**Document text**
Pandas comes with the merge()
function where you can merge dataSetA to dataSetB using
mergedData = dataSetA.merge(dataSetB,
left_on='Key', right_on='Key', how='method')
we want to keep only the data where each data-set successfully finds its ‘partner’ in the other data set, this is an inner-join, so we can set how='inner'
.
Since we merge on the index, we don’t have to specify the *_on
inputs, but instead set *_index=True
.
Before we proceed though - each of our data set’s main variables have the same variable name, value
, lets change these to something meaningful
unemployment.rename(columns={'value': 'unemployment_rate'},
inplace=True)
qty_employment.rename(columns={'value': 'qty_employed'},
inplace=True)
qty_unemployment.rename(columns={'value': 'qty_unemployed'},
inplace=True)
labor_force.rename(columns={'value': 'labour_force'},
inplace=True)
merged_data = unemployment.merge(qty_unemployment,
left_index = True,
right_index = True,
how='inner')

**Dataset entries**
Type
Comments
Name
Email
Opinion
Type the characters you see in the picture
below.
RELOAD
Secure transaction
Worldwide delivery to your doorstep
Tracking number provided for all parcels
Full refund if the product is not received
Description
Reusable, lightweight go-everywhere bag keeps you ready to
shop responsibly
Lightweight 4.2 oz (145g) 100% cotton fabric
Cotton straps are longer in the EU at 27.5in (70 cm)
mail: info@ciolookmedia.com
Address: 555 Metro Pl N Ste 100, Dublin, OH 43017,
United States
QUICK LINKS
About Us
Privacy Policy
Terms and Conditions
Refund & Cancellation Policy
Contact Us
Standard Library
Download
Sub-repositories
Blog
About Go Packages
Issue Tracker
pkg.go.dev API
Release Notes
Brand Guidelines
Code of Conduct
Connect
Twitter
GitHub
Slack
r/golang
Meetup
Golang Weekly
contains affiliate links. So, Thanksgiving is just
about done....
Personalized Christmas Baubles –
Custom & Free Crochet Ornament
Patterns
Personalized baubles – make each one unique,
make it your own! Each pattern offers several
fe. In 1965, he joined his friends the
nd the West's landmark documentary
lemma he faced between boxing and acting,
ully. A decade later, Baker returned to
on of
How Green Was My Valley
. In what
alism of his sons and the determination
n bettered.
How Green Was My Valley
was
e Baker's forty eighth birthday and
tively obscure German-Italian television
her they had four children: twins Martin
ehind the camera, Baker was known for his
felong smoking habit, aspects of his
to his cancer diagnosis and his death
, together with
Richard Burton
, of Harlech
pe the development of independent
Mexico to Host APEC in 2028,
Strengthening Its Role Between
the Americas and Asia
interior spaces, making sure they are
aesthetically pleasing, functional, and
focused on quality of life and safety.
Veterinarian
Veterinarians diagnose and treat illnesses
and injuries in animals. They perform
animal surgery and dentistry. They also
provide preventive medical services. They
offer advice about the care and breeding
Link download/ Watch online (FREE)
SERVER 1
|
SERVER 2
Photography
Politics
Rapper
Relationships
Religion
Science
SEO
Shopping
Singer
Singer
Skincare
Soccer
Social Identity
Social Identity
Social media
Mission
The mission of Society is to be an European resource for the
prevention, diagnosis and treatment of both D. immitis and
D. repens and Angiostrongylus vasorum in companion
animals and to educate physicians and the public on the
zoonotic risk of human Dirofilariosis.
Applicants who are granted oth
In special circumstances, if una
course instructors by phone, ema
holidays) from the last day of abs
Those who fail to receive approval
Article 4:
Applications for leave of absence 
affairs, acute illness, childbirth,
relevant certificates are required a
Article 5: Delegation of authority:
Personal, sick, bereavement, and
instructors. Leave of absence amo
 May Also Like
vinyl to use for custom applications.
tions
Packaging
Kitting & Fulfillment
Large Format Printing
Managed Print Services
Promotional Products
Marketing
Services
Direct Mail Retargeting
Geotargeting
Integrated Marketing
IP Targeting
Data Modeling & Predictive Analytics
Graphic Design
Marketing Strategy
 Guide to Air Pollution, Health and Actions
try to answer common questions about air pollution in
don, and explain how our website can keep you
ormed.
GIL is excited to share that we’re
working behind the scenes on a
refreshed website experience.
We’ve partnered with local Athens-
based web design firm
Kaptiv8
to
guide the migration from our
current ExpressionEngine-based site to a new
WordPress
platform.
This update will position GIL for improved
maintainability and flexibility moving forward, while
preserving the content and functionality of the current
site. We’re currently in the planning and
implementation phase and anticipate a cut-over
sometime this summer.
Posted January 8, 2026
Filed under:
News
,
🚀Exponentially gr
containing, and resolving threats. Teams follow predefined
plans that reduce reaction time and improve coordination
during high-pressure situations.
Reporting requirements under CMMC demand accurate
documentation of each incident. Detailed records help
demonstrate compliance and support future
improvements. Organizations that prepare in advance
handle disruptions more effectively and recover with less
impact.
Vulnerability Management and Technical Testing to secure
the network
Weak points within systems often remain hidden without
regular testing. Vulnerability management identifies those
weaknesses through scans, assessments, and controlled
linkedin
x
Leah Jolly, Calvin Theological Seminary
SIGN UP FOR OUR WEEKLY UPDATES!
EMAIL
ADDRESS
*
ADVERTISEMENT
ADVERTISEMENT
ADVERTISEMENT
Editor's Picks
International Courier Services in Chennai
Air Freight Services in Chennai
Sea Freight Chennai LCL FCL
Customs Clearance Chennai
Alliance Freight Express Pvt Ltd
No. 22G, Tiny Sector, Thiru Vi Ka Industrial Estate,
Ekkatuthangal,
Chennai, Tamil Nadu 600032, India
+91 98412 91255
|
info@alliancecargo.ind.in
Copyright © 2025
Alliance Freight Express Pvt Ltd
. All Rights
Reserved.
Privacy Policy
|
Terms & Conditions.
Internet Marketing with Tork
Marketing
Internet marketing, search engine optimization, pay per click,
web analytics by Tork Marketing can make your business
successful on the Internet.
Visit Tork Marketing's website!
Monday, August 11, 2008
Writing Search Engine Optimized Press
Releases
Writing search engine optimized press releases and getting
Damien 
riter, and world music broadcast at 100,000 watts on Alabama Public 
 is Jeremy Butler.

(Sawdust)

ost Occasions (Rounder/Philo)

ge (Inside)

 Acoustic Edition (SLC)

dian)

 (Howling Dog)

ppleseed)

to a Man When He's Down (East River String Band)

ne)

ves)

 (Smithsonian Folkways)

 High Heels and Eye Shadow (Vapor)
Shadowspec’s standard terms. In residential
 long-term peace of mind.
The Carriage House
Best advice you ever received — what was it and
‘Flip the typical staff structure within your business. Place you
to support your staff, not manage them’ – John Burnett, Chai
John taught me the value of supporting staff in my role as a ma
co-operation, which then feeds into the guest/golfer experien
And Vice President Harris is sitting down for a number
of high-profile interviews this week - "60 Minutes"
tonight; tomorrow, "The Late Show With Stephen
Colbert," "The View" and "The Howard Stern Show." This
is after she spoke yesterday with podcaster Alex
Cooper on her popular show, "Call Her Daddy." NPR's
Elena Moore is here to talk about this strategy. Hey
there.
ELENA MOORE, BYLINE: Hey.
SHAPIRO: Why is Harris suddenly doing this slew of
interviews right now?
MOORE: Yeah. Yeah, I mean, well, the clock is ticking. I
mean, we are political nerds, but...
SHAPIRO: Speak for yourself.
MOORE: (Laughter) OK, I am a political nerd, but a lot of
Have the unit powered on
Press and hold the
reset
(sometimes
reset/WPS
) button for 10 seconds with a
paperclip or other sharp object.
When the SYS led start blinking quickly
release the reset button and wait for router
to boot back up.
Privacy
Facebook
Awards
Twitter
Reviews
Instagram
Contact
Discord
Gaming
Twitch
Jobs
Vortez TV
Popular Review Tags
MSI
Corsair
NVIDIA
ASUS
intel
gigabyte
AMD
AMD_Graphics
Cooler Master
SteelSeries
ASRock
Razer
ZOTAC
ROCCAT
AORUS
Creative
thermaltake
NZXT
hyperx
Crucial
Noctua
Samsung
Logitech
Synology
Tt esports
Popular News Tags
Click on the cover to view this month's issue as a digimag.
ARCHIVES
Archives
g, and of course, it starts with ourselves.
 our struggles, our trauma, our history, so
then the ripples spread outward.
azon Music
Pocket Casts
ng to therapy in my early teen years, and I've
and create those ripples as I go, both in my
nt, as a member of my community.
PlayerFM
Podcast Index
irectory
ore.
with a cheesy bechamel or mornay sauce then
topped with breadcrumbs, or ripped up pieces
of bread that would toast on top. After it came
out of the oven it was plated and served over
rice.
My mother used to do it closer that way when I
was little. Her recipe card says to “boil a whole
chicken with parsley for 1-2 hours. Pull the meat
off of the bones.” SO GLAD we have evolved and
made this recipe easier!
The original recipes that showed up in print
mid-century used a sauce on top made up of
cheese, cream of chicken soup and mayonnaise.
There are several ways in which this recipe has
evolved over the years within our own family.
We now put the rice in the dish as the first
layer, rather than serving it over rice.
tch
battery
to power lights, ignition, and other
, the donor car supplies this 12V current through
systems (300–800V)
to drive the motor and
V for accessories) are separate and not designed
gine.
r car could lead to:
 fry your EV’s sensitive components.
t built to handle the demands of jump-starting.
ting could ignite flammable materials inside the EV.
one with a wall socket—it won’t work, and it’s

**Work instructions**
[A] Translate this sentence from the pandas merge text into Spanish: "Since we merge on the index, we don’t have to specify the *_on inputs, but instead set *_index=True."
[B] For each statement, answer yes or no according to the pandas merge text, and quote the exact words that decide it: (i) The merge in the code keeps only the rows that find a partner in both data sets. (ii) The value column of labor_force is renamed to 'labor_force'. (iii) When merging on the index, the *_on inputs still have to be specified.
[C] In the pandas merge text, rewrite everything from "Pandas comes with" down to "left_on='Key', right_on='Key', how='method')", changing "dataSetB" to "dataSetC".
These data were drawn from a separate source.

**Responses per task**
[A] Como hacemos la fusión sobre el índice, no tenemos que especificar los parámetros *_on, sino que establecemos *_index=True.

[B]
(i) Yes: "this is an inner-join, so we can set how='inner'"
(ii) No: "labor_force.rename(columns={'value': 'labour_force'}"
(iii) No: "we don’t have to specify the *_on"

[C]
Pandas comes with the merge()
function where you can merge dataSetA to dataSetC using
mergedData = dataSetA.merge(dataSetC,
left_on='Key', right_on='Key', how='method')